Le cabernet-sauvignon, un «cépage qui correspond bien à la typicité de Bordeaux», mûrit de mieux en mieux sous un climat plus chaud et «il faudrait en planter de plus en plus», avance le chercheur.

Il évoque également le petit verdot, autre cépage tardif autorisé dans le cahier des charges des AOC (Appellation d'origine contrôlée) Bordeaux mais qui était devenu marginal au cours des 50 dernières années.

Tous deux pourraient ainsi prendre une part plus importante dans les assemblages de jus de différents cépages opérés pour confectionner un Bordeaux.

Introduire de nouveaux cépages 

Mais à long terme, il faudra peut-être aller encore plus loin: «à l'horizon 2040-2050, on aura peut-être besoin d'introduire des cépages qui ne sont pas aujourd'hui cultivés à Bordeaux,pour avoir une palette d'encépagement mûrissant à la période optimale afin de faire des grands vins», avance Kees van Leeuwen.

C'est le sens des recherches menées sur une parcelle de l'Institut de la science de la vigne et du vin de Bordeaux, où 52 cépages différents plantés en 2009 sont élevés pour voir lesquels s'approcheraient le plus du caractère typique des cépages bordelais.

En octobre, une vingtaine de cépages issus de la parcelle expérimentale ont été vinifiés pour comparer cette production aux vins réalisés grâce aux cépages traditionnels bordelais. L'objectif est d'évaluer chaque candidat à une future entrée dans la composition des vins de Bordeaux.

Est notamment étudié de près le tinto cao, cépage portugais qui entre aujourd'hui dans l'assemblage des vins des grands portos du Portugal, indique Kees van Leeuwen, car «le climat atlantique de Porto correspond à ce qui va ressembler à celui de Bordeaux dans 30 ou 40 ans avec 2 ou 3 degrés de plus».

Être prêt dans 10 ans 

De nombreux viticulteurs bordelais réclament la possibilité de faire des expérimentations sous couvert de l'AOC sur 1 à 2% de leurs surfaces.

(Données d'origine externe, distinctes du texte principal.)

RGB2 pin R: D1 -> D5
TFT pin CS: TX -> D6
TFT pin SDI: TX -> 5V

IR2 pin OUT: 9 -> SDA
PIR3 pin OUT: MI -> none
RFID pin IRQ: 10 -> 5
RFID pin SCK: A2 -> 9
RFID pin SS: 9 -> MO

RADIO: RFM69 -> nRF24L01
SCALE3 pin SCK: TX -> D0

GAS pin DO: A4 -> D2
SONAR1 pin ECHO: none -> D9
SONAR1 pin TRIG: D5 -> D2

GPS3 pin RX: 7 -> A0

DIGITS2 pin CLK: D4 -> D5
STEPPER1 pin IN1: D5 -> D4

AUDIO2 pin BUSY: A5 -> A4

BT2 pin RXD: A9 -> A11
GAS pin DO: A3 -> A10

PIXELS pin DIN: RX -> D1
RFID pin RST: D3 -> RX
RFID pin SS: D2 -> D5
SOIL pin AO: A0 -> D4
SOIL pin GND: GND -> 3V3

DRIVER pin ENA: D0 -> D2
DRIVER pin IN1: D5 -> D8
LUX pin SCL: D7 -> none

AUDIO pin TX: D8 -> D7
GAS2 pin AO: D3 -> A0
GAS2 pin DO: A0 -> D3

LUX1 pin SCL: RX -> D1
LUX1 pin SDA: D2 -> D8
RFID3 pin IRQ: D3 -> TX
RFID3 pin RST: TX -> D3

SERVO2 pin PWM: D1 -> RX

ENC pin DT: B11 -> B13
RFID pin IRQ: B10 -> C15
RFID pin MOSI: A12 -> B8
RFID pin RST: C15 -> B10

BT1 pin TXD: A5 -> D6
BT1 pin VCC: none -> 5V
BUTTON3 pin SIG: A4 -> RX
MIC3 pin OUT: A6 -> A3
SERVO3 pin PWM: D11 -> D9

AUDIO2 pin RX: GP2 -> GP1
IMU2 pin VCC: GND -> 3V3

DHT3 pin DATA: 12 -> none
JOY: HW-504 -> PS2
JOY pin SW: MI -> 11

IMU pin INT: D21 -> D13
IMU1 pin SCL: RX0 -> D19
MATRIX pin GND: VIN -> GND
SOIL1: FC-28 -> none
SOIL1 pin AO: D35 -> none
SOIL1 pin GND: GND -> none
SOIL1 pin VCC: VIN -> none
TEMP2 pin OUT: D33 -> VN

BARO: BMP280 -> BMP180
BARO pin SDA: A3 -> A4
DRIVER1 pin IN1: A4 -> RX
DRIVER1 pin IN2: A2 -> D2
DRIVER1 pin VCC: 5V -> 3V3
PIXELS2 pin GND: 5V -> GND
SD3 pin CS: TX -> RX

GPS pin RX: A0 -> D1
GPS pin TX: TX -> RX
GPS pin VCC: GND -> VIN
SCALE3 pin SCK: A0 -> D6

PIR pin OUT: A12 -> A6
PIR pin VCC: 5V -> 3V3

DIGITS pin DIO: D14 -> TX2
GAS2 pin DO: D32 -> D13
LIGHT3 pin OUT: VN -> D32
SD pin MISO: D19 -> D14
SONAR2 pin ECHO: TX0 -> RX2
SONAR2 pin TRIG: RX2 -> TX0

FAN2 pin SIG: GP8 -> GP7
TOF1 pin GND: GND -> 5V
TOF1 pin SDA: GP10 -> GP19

«Ça ne va pas modifier le goût du Bordeaux si on change 1% du cépage, en revanche on aura appris des choses (...), on aura introduit de nouvelles techniques pour être prêts dans 10 ans à les lancer de façon officielle», dit Jérémy Ducourt, oenologue des vignobles Ducourt, qui viennent de démarrer des essais de nouveaux cépages.

Bernard Farges a bon espoir d'obtenir un feu vert européen: «On y travaille. On pense pouvoir avoir l'accord de la Commission européenne courant 2016 pour que le cahier des charges de l'AOC puisse intégrer des dérogations dans le cadre d'expérimentations», dit-il.

«Ensuite, il faudra planter des pieds qui ne produiront qu'en 2019 et qu'on ne goûterait qu'en 2020. C'est long, c'est pour cela qu'il faut démarrer tôt», ajoute-t-il.

Le sujet n'est pas uniquement français: cette thématique fait l'objet d'un programme financé par l'Union européenne, Adviclim, qui vise à évaluer les impacts du changement climatique sur les parcelles viticoles, à simuler des scénarios d'adaptation et à mesurer les émissions de gaz à effet de serre liées aux pratiques viticoles. Il concerne cinq vignobles en Grande-Bretagne (Sussex), en Allemagne (Rheingau), en Roumanie (Cotnari) et en France (Bordelais et Val-de-Loire).